15-minute quick experience tutorial to get you started with YuLan-OneSim.

Prerequisites

  • Node.js 18+ (for frontend, if running locally)
  • For full LLM features, valid API keys or local LLM deployment are required.
  • (Optional) For distributed or database features: PostgreSQL (if enabled in config)

Or

  • (Optional) Docker installed for one-command deployment

Configure Model Settings

Before running your first simulation, you need to configure the models in config/model_config.json. This file specifies which LLMs and embedding models the simulator will use.
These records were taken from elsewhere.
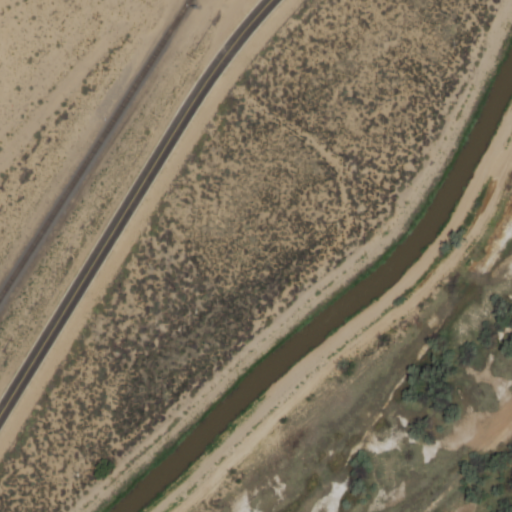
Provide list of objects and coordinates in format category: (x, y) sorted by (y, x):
road: (226, 26)
railway: (94, 147)
road: (129, 202)
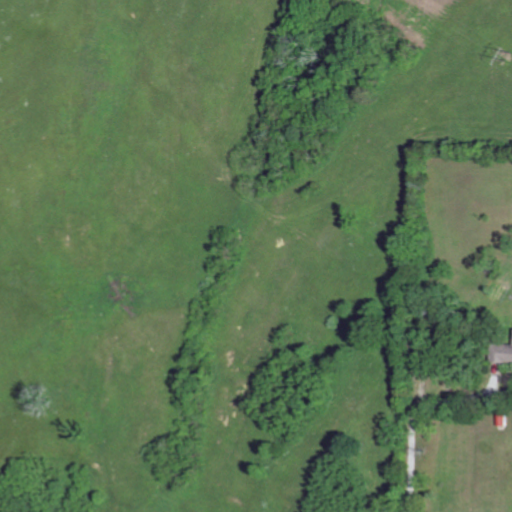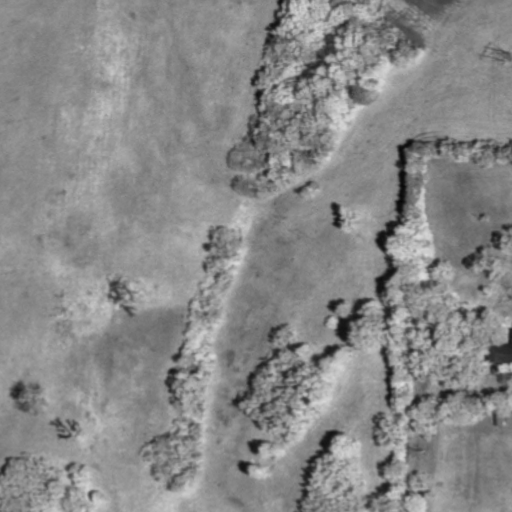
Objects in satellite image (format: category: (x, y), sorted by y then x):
building: (508, 352)
road: (410, 423)
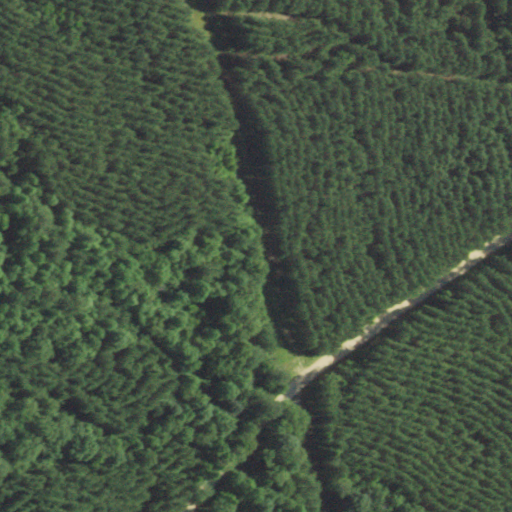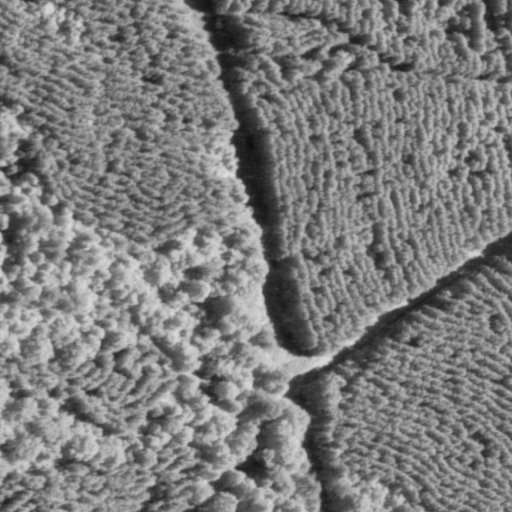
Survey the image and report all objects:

Essential fields you must configure:

  • Chat models: At minimum, configure one chat model with:

    • provider: The LLM provider (e.g., "openai", "vllm")
    • config_name: A unique identifier for this model configuration
    • model_name: The specific model to use
    • api_key: Your API key (for cloud providers like OpenAI)
  • Embedding models: Configure at least one embedding model with:

    • provider: The embedding backend type(e.g., "openai", "vllm")
    • config_name: A unique identifier for this embedding configuration
    • model_name: The embedding model to use
    • api_key: Your API key (for cloud providers like OpenAI)

For detailed configuration options and examples, see the Model Configuration Guide.

Run a Simulation: Two Options

CLI mode

# Run a simulation with default settings
yulan-onesim-cli --config config/config.json --model_config config/model_config.json --mode single --env labor_market_matching_process

Web Interface

Start the backend API:

yulan-onesim-server

In a new terminal, start the frontend:

cd src/frontend
npm install
npm run dev

Alternatively, if you have Docker installed, you can run the entire application with a single command.

Use the make run command:

make run

Or, use the docker run command directly:

docker run -d --name yulan-onesim -p 8000:80 -v ./config:/app/config ptss/yulan-onesim:latest

Understanding the Results

  • The simulation output will be shown in the terminal (CLI) or on the web interface.
  • You can explore agent behaviors, scenario logs, and visualizations.